Similarly, courts have taken into consideration public interest, including access to medical providers, when determining the reasonableness of various contractual provisions. See e.g., Ohio Urology, Inc. v. Poll, 72 Ohio App.3d 446, 594 N.E.2d 1027 (1991)(court denied summary judgment in favor of professional corporation in suit brought against urologist who formerly was with the corporation and determined that public policy requires that covenant should be strictly construed in favor of professional mobility and access to medical care and facilities); Concord Orthopaedics Prof. Ass'n v. Forbes, 702 A.2d 1273 (N.H. 1997) (trial court exempted the physician from restrictive covenant which provided physician could not practice within 25-mile radius of association's office, and exempted new patients from coverage, limiting the restriction to existing patients); Dick v. Geist, 107 Idaho 931, 693 P.2d 1133 (1985)(court refused to enforce restrictive covenant preventing two doctors from practicing pediatrics and neonatology because to do so would create serious impairment to the welfare of the public in the enjoined area). As the Congress considers reinforcement of patients' rights, the impact of contracts that deprive patients of their physician or otherwise interfere with continuity of care solely for the financial benefit of a party may become more difficult to sustain.

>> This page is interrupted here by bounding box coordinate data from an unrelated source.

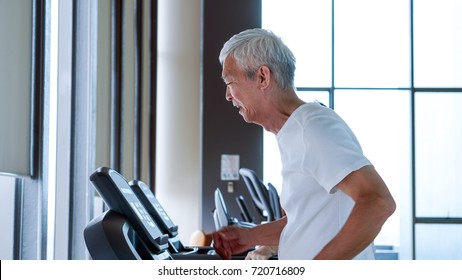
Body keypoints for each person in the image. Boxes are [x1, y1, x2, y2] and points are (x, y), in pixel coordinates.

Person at [212, 28, 396, 260]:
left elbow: (378, 202)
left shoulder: (313, 127)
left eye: (230, 82)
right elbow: (306, 222)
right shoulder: (293, 131)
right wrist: (249, 236)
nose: (228, 95)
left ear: (262, 77)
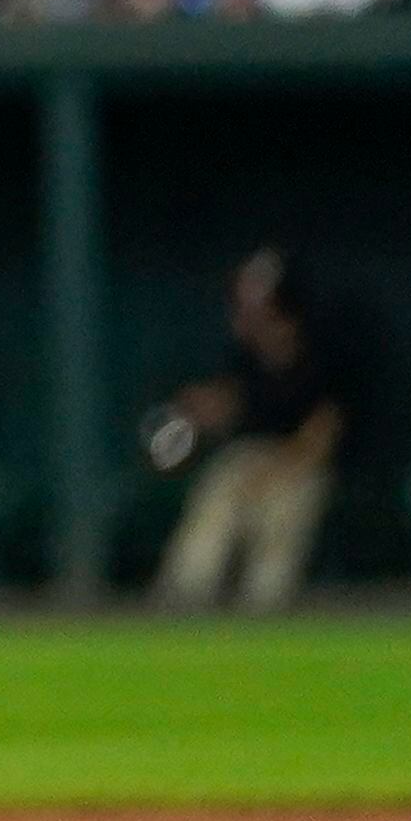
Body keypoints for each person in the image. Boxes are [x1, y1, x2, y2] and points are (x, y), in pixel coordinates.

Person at [150, 245, 345, 611]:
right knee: (220, 489)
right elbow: (233, 406)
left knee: (285, 515)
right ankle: (181, 606)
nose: (245, 309)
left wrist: (277, 469)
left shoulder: (320, 352)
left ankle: (264, 615)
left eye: (258, 299)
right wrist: (201, 411)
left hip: (298, 466)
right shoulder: (241, 355)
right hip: (249, 460)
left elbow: (323, 434)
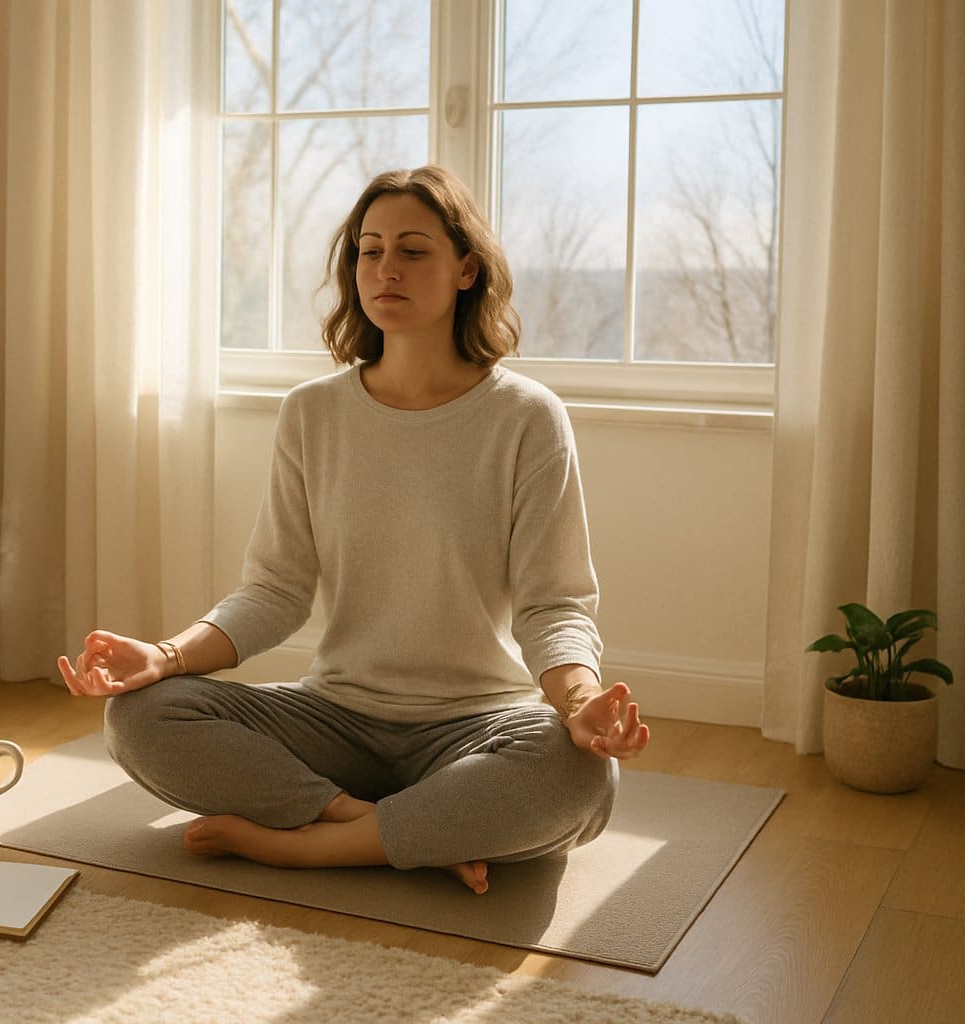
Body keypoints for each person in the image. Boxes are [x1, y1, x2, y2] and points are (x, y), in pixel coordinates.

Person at [56, 165, 648, 895]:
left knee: (581, 771)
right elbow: (275, 591)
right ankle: (374, 824)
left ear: (467, 269)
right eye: (369, 251)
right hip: (335, 717)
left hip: (477, 724)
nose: (385, 269)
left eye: (413, 250)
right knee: (141, 716)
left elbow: (552, 605)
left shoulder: (526, 418)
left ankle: (304, 845)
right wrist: (167, 656)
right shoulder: (313, 413)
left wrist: (580, 702)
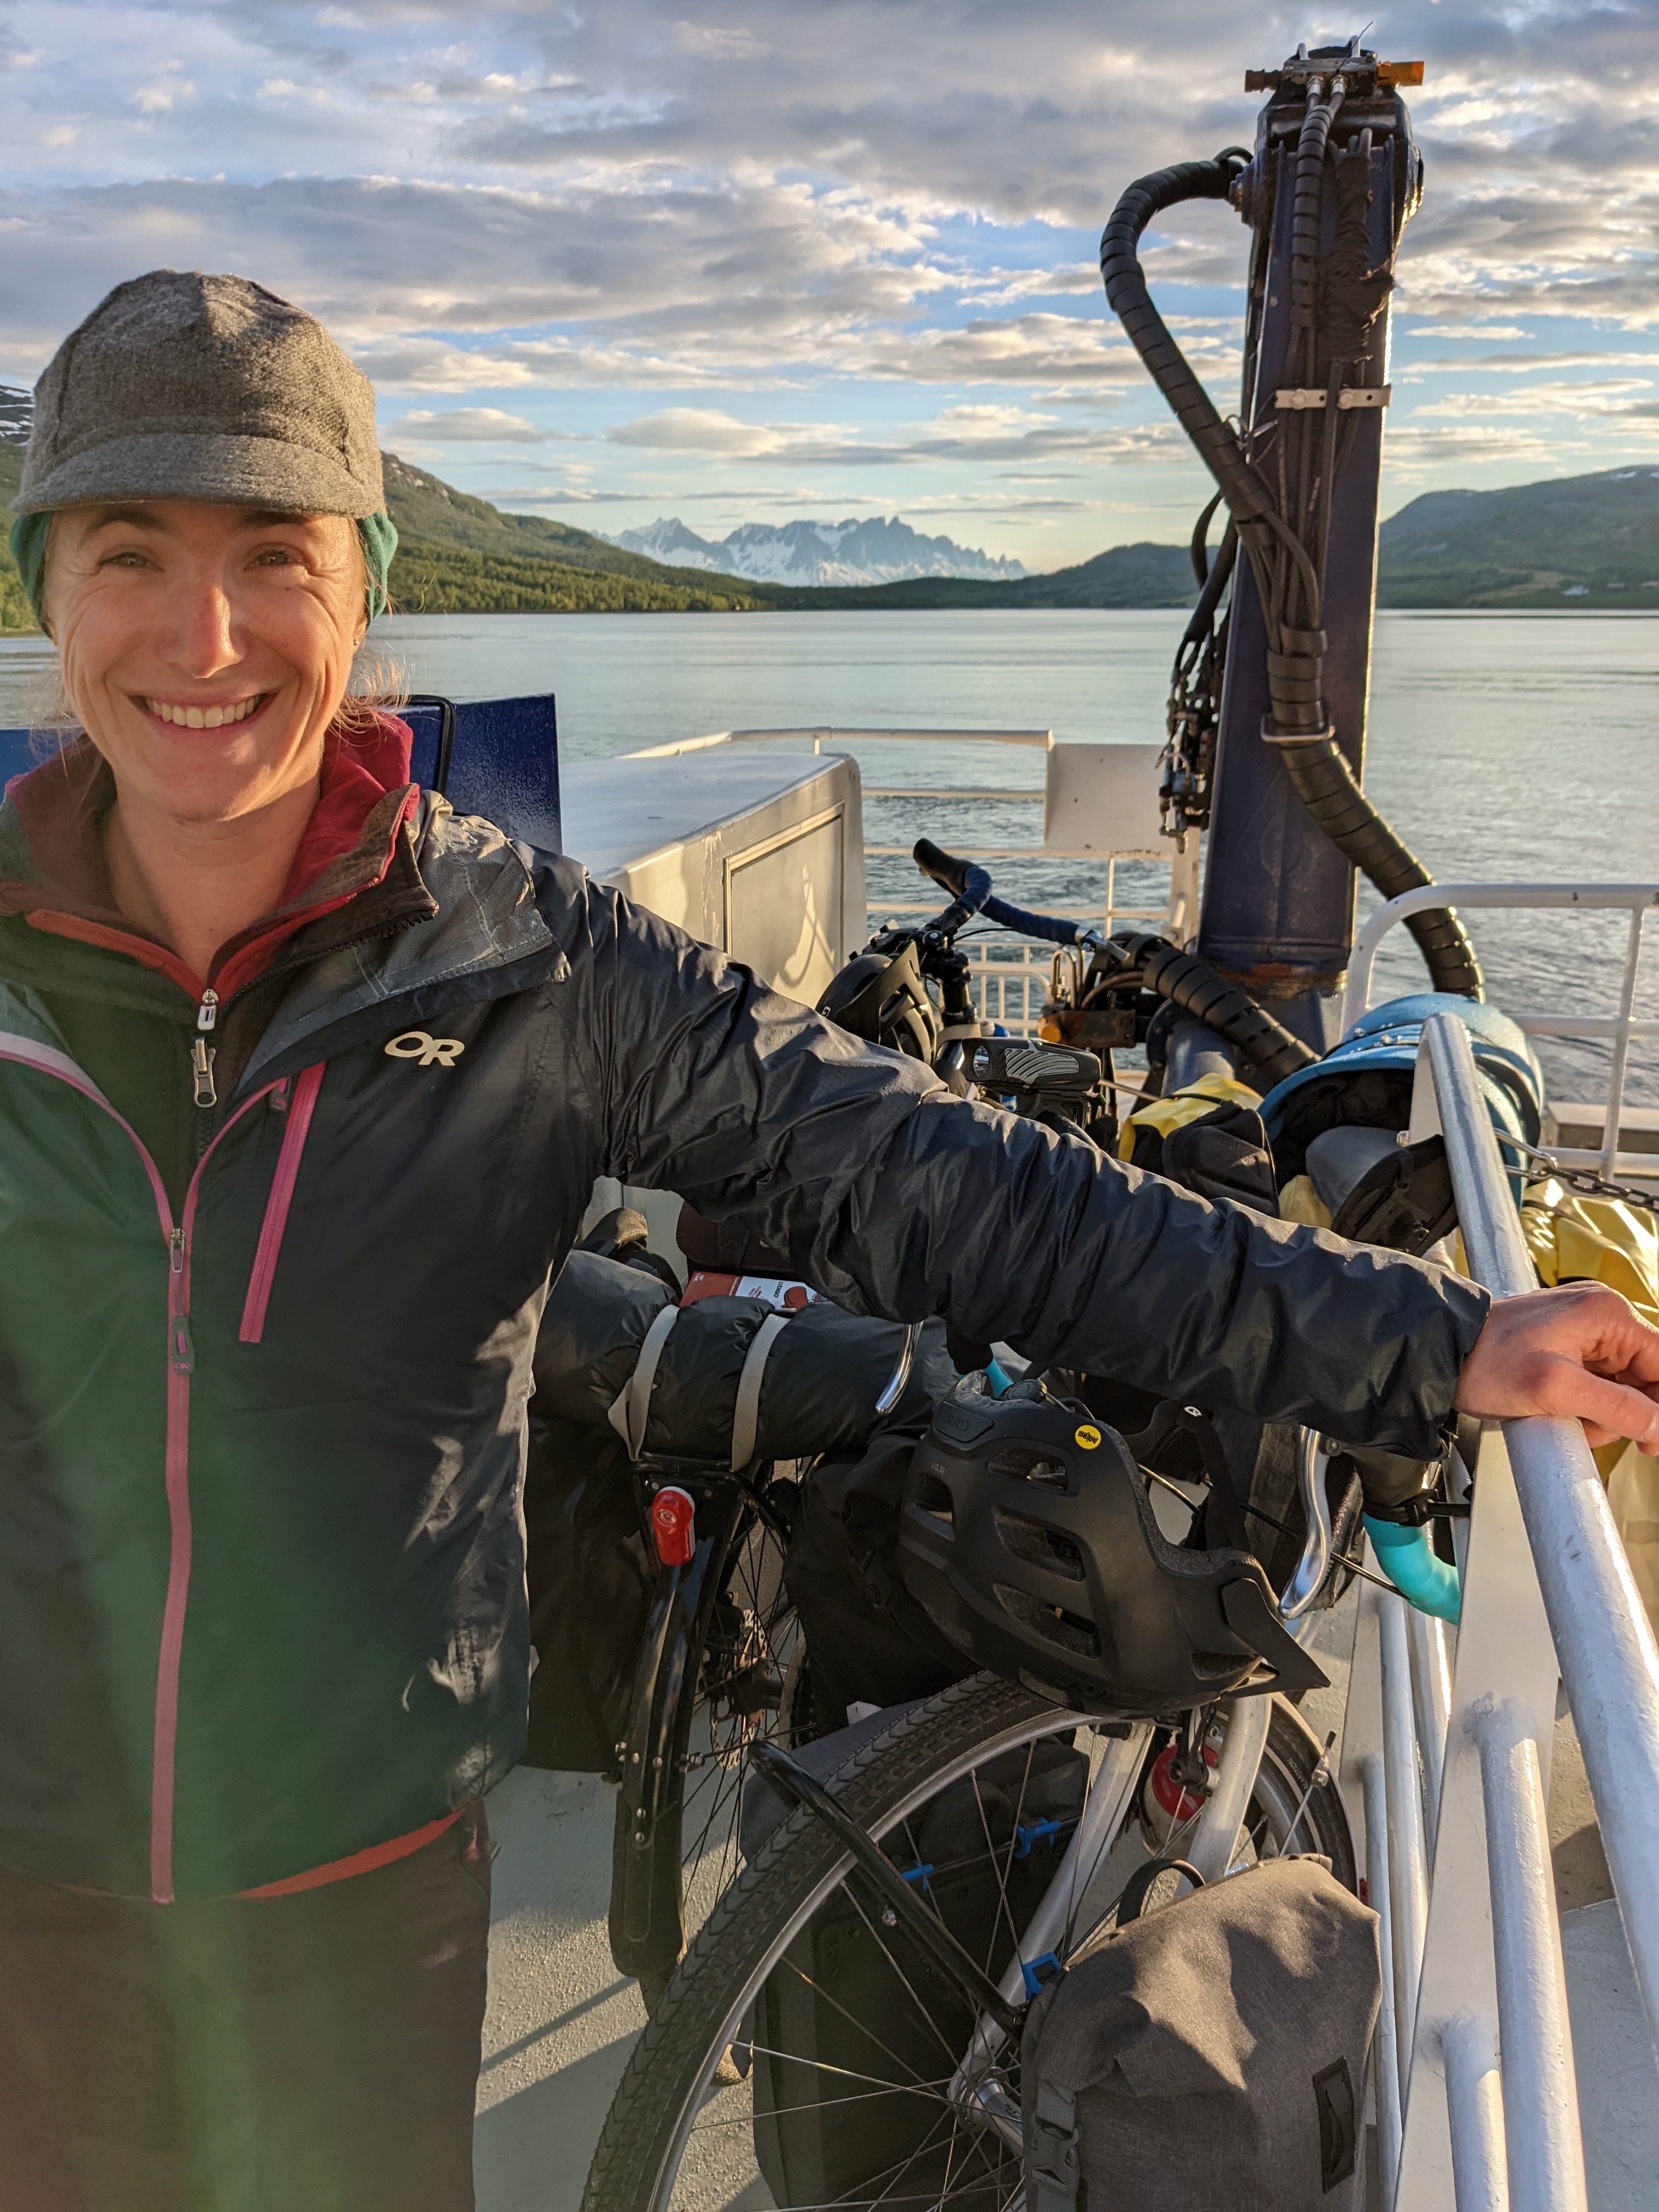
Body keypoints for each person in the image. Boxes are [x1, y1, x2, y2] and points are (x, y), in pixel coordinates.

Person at [2, 267, 1655, 2212]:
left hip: (361, 1880)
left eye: (272, 553)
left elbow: (946, 1176)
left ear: (363, 591)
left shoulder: (532, 965)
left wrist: (1415, 1337)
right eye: (132, 552)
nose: (205, 635)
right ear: (49, 590)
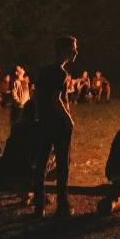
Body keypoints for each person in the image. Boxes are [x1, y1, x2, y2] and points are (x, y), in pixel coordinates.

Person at [33, 36, 78, 218]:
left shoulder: (44, 70)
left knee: (42, 163)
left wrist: (38, 114)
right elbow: (56, 99)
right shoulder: (61, 74)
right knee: (62, 165)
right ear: (65, 50)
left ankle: (39, 205)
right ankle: (63, 205)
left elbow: (38, 95)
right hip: (58, 125)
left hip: (44, 122)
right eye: (73, 48)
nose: (76, 52)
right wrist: (69, 120)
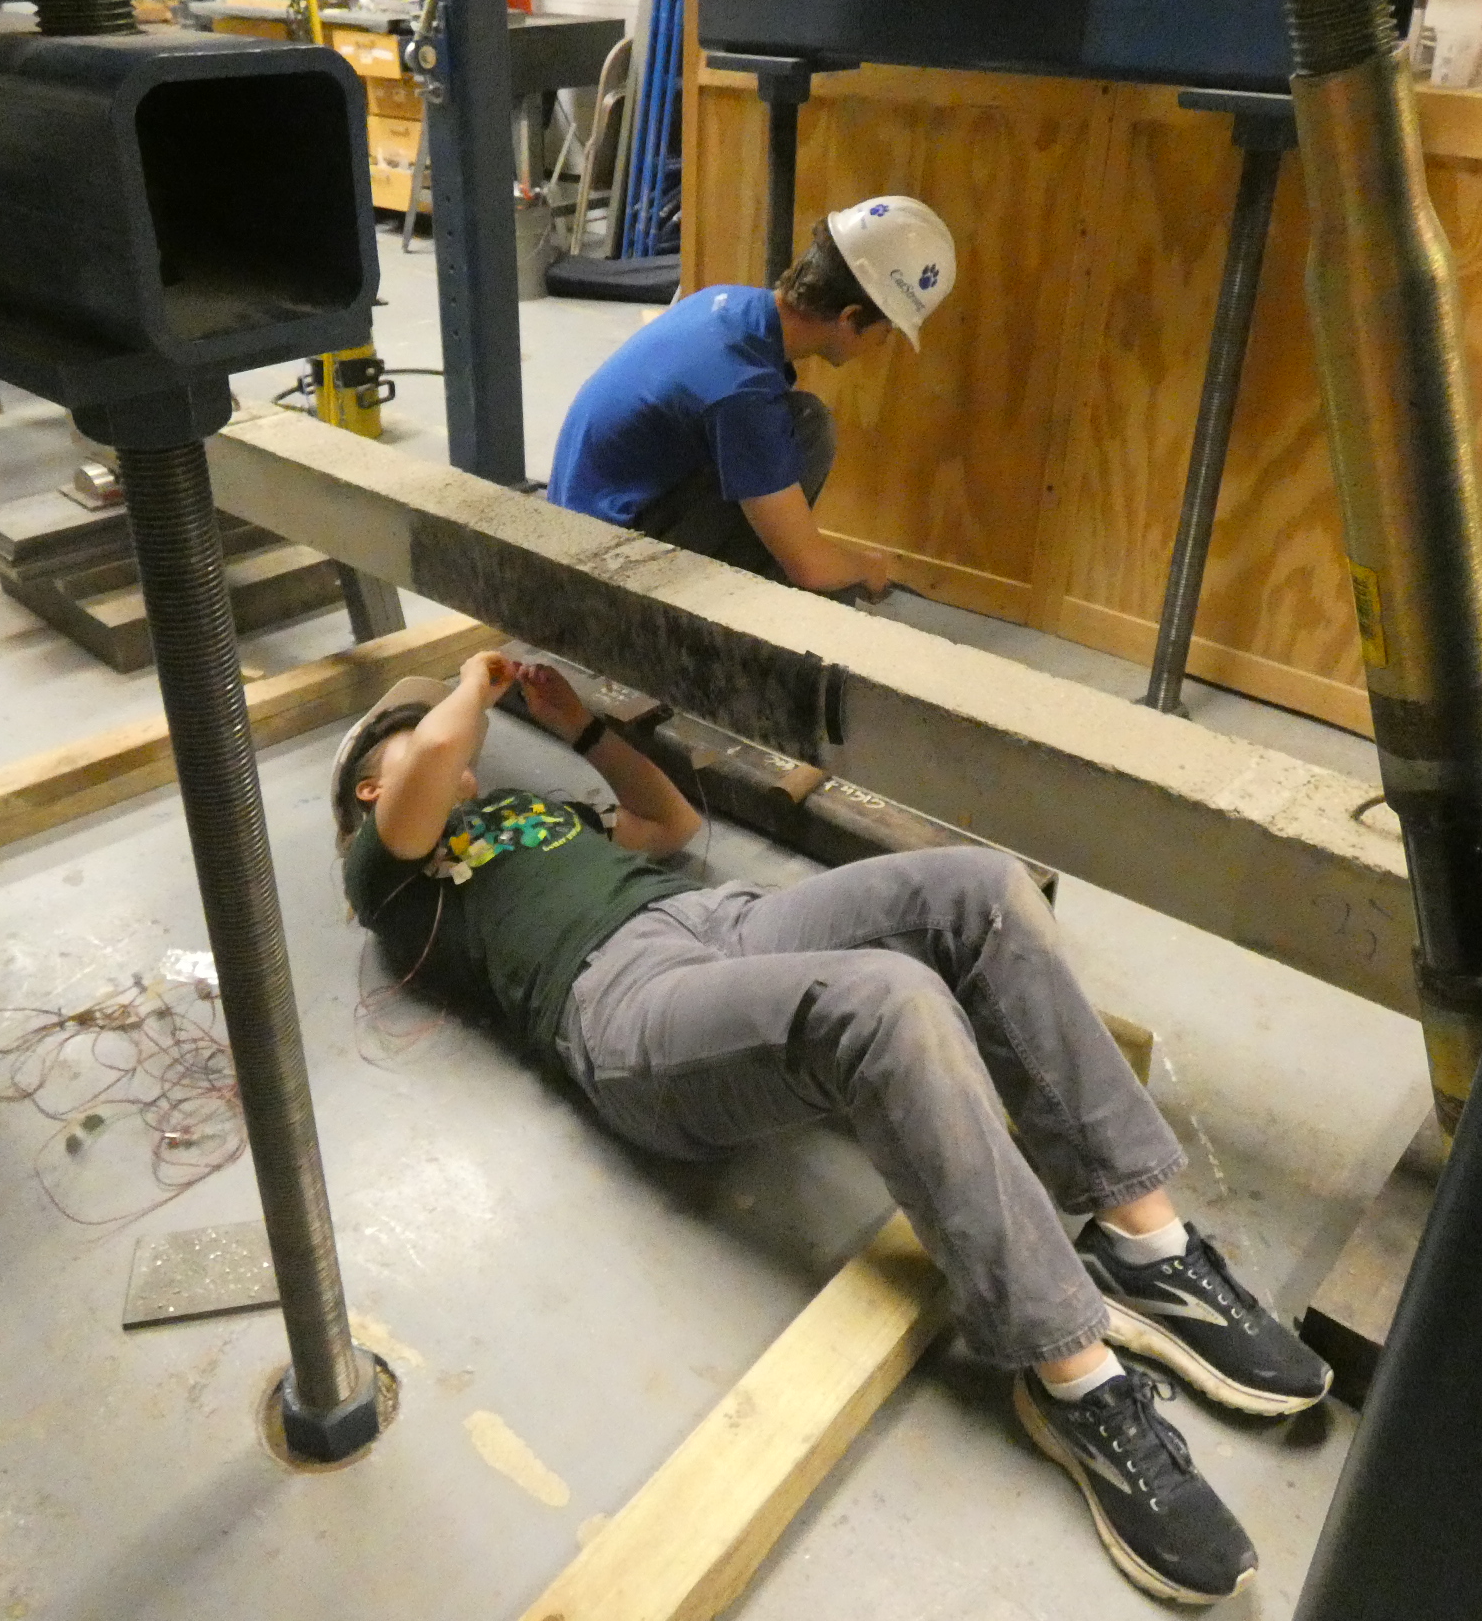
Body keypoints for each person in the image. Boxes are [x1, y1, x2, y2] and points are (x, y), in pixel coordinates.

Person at [333, 652, 1333, 1607]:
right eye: (421, 746)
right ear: (372, 791)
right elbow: (431, 761)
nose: (457, 755)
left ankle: (1147, 1246)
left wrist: (582, 728)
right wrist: (469, 688)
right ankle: (1072, 1378)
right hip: (617, 1001)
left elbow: (670, 820)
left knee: (982, 891)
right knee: (887, 1004)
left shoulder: (538, 816)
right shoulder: (388, 876)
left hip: (714, 921)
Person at [547, 197, 956, 598]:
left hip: (582, 525)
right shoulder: (741, 390)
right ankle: (714, 613)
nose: (882, 344)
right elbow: (812, 568)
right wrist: (867, 568)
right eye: (887, 331)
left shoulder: (729, 304)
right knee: (809, 450)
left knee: (802, 424)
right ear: (850, 318)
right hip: (598, 570)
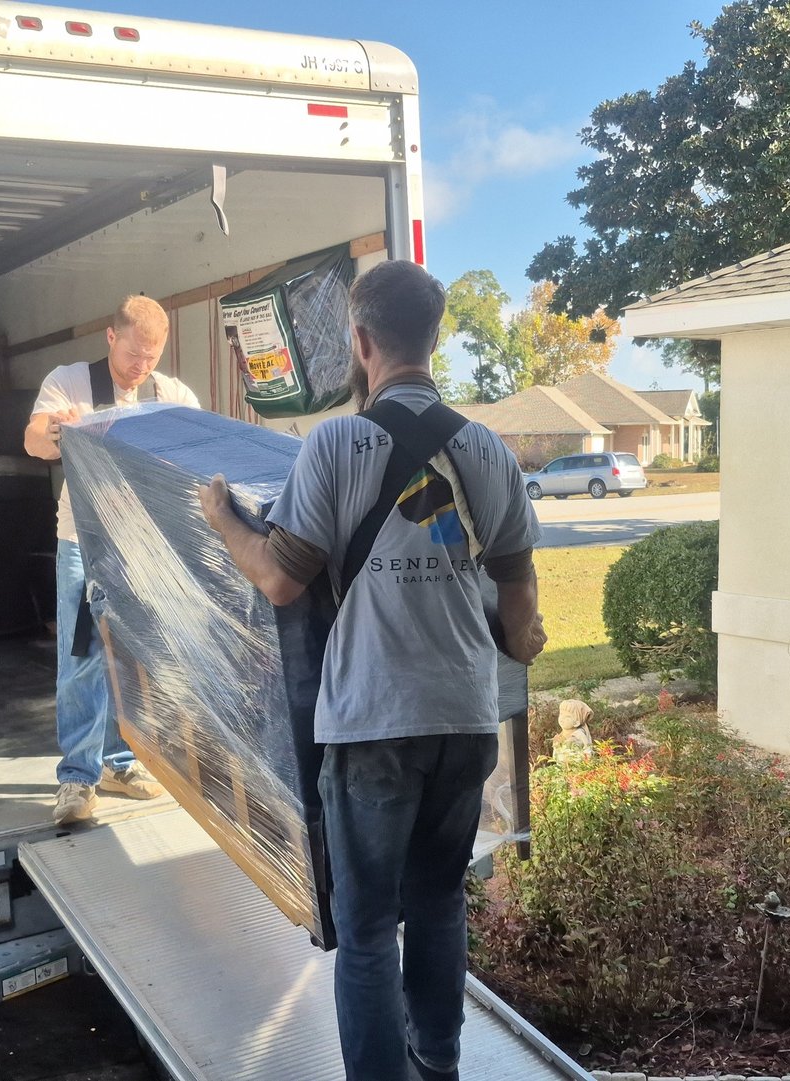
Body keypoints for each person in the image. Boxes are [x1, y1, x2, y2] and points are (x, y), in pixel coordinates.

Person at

Careful drafting and a detailed explanation of the rationale behind restrictions on a physician's practice may increase the potential for enforceability. Provisions that permit notice to former patients of the physician's new location will strengthen a reasonableness argument. In the final analysis, however, it is no longer possible to be certain that a modest two year, ten mile agreement not to compete will always survive judicial scrutiny. Perhaps the importance of more carefully evaluating restrictive covenants in physician employment contracts in favor of professional mobility and public access to medical care and facilities was best summarized a decade ago by the Ohio Supreme Court which, in ruling that a noncompetition clause was unreasonable, opined that "[p]laintiff's services are vital to the health, care and treatment of the public" and that the "demand for his medical expertise is critical to the people in the community."